Schwere Themen leicht verpackt

Walser, Martin. Gar alles oder Briefe an eine unbekannte Geliebte



Darum geht's: Justus Mall schreibt einen Blog. Dabei handelt es sich um ein Experiment. Er will herausfinden, ob er, wenn er sich ohne Umschweife preisgibt, seinen Gedanken ohne Rücksicht auf "GAR ALLES" freien Lauf lässt, liebenswürdig ist. Ob es eine Frau gibt, die ihm antwortet. Trotzdem antwortet. Obwohl sie alles über ihn weiß, vor allem das, das er verschweigen sollte. Alles, was man nicht sagen darf. Es geht um einen verzweifelten alten Mann, der sich nach Liebe und Erotik sehnt und dies in aller Offenheit ausdrückt. Er gibt auch Einblicke in sein Leben. Er liebt 2 Frauen, wobei ihn seine Geliebte verlässt, was er nicht ganz glauben kann und auch nicht ernst nehmen will.
Warum er zu einem verzweifelten Philosophen wurde schildert er auch. Er war einst Oberregierungsrat im Justizministerium, wurde dann aber von einer Praktikantin der sexuellen Belästigung bezichtigt, was eine Welle der Empörung in sämtlichen Medien auslöste und ihn beinahe in den Wahnsinn trieb. Er wurde von der Presse verhöhnt und beschuldigt.

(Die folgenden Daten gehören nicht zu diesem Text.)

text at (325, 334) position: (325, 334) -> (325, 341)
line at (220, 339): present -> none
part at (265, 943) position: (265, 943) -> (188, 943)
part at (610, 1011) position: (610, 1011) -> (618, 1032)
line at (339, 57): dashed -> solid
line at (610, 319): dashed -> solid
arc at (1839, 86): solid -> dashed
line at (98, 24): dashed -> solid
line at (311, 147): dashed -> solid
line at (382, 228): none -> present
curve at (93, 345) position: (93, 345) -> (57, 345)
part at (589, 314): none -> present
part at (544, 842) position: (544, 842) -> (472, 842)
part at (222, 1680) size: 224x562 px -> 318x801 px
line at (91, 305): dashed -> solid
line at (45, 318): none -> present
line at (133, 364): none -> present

"Fast tröstlich fand er, dass in einer Zeitung auch vermerkt war, es sei Franz gewesen, der Freund der Praktikantin, der sie auf die Idee brachte, den ihr bekannten Oberregierungsrat als Grapscher zu entlarven. Franz Meschenmoser, stand da, sei ein junger Lyriker, der gesagt habe, wenn er Politiker wäre, würde er für die Grapscher der Altherren-Riege die Todesstrafe fordern. Die Flut an Anklagen, der Schwall der Verhöhnungen, die Scheußlichkeit der Unterstellungen - all das nahm so zu, dass Mall spürte: Er hatte sich überschätzt. Er hatte geglaubt, es genüge, sich im Recht zu fühlen. Von wegen! Er musste fliehen." S. 84
So geht's mir dabei: Romane in Briefform oder in diesem Fall in Form vieler Blogartikel sind immer sehr kurzweilig zu lesen. Das mag ich zwischendurch sehr gerne. Vor allem wenn sie von einem der bedeutendsten Autoren der Gegenwartsliteratur stammen. Der Roman gibt ein eindeutiges Statement in der #MeToo-Debatte ab, indem er davor warnt, einfach blind zu verurteilen. Auch wenn die Darstellung des Protagonisten sehr privat wirkt, würde ich nicht soweit gehen, ein Alter Ego des Autors zu behaupten. Das wäre mir für einen Schriftsteller wie es Martin Walser ist, zu einfach. Der Roman will provozieren, das schafft er auch. Man fühlt sich oft nicht wohl bei der Lektüre und findet wenig Sympathien für Justus Mall. Allerdings entwaffnet ihn seine ungeschminkte Ehrlichkeit und er tut einem auch irgendwie leid.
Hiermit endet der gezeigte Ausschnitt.